Quoted text:
* BEGIN *

Enhance Local Production Methods
Lack of technical knowledge, business start-up, and marketing are some of the driving forces for Malian entrepreneurs. Four out of five Malians live off the land or river. Most depend on cash crops, cereals, livestock, and fish for their livelihood. The agricultural sector, the driven force of Mali economy, counts for more than 53% of the GNP, employs 83% of the working population. Women and youth remain the main workers but are poorly trained and organized with the lack of land, capital, and equipment.
The overall objective of the assignment was to provide knowledge, skills, and tools about improved marketing and sales strategies. Diverse farms include small ruminants, cattle and mixed products such as vegetables, fonio, Moringa, shea butter, and cotton. Trainings included information on business and marketing concepts, evaluation and the creation of a seven year business and marketing plan.

* END *

Tasks:
(a) In the text on enhancing local production methods, what share of the working population does the agricultural sector employ?
(b) Print the text on enhancing local production methods between "The overall objective" and "and marketing plan.", inclusive.

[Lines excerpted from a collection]
* BEGIN *

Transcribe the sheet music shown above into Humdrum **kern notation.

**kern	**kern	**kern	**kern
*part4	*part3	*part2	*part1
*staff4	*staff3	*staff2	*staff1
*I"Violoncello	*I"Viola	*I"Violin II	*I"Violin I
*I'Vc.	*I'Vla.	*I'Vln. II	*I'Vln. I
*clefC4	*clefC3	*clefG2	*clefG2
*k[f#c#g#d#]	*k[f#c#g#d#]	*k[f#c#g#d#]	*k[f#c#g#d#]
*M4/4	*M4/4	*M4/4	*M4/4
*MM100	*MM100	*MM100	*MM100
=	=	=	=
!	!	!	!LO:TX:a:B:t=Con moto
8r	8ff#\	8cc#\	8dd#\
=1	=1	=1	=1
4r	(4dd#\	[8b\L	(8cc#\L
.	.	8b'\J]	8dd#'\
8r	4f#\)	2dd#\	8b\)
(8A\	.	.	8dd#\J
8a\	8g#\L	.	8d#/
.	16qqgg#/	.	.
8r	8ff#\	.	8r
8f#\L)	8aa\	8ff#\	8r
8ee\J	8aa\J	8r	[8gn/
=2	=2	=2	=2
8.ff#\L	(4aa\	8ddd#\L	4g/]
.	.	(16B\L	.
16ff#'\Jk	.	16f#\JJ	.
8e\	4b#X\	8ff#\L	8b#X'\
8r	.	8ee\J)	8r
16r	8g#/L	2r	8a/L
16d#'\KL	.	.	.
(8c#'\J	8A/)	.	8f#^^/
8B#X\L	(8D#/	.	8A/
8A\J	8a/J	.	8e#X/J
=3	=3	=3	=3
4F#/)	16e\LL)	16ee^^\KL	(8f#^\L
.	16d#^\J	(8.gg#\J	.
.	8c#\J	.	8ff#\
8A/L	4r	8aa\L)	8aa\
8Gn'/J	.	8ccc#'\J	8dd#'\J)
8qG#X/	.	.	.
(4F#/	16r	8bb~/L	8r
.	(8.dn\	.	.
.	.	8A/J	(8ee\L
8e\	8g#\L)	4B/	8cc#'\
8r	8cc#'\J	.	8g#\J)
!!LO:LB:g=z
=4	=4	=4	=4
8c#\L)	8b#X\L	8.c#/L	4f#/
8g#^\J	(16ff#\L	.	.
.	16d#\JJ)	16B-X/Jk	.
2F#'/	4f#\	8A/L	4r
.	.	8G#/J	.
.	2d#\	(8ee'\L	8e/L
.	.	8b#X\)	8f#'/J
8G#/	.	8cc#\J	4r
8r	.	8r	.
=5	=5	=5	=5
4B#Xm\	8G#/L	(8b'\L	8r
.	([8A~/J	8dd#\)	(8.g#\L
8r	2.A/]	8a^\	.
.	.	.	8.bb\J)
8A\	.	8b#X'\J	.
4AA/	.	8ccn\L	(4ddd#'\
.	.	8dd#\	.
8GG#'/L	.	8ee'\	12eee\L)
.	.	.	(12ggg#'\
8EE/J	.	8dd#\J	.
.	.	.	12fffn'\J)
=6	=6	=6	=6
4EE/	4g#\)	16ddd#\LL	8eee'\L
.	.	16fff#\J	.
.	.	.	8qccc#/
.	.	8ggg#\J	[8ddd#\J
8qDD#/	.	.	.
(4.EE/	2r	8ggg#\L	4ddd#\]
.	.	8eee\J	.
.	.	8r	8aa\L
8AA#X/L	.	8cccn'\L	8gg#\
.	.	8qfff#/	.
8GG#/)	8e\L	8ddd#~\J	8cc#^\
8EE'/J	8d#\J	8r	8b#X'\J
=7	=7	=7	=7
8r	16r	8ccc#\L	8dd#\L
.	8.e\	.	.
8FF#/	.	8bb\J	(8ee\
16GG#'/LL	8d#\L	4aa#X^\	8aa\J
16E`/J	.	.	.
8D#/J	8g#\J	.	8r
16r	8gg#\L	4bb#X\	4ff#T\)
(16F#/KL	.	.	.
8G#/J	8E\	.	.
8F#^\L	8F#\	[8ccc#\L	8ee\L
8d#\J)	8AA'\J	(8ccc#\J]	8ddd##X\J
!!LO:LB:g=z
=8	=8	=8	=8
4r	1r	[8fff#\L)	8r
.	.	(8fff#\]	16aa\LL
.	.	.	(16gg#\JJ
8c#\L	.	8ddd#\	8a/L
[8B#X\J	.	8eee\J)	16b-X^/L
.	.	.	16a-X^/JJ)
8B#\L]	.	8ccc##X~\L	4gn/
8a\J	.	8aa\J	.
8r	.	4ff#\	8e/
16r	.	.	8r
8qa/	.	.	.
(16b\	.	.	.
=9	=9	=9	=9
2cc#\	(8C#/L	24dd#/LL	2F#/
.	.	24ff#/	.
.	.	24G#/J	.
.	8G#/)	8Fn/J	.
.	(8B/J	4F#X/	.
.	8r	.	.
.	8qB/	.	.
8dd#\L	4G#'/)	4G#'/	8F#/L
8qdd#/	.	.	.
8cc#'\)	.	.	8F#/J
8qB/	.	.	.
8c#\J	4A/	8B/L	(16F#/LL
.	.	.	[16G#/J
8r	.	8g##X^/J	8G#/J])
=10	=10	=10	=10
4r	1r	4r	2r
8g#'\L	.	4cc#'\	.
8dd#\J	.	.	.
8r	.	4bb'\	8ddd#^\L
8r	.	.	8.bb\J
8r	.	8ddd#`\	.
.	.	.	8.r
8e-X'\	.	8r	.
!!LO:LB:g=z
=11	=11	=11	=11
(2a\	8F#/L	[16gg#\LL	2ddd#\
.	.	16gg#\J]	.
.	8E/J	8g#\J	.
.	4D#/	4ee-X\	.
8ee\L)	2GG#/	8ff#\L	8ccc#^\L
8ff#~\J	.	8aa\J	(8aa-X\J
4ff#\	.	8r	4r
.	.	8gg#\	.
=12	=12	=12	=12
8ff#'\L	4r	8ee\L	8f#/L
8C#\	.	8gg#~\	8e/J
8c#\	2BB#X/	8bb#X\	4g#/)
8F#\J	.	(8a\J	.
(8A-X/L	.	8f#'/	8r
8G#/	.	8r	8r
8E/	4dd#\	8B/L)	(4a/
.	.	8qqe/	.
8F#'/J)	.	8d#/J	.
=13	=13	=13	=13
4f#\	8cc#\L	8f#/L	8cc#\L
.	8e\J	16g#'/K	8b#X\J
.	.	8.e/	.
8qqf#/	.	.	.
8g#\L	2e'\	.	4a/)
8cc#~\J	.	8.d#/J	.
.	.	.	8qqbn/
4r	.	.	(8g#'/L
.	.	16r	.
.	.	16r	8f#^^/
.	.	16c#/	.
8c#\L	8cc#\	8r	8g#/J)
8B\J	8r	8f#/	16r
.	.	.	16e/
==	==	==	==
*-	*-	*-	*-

* END *

Answers for the exercise:
(a) 83%

(b)
The overall objective of the assignment was to provide knowledge, skills, and tools about improved marketing and sales strategies. Diverse farms include small ruminants, cattle and mixed products such as vegetables, fonio, Moringa, shea butter, and cotton. Trainings included information on business and marketing concepts, evaluation and the creation of a seven year business and marketing plan.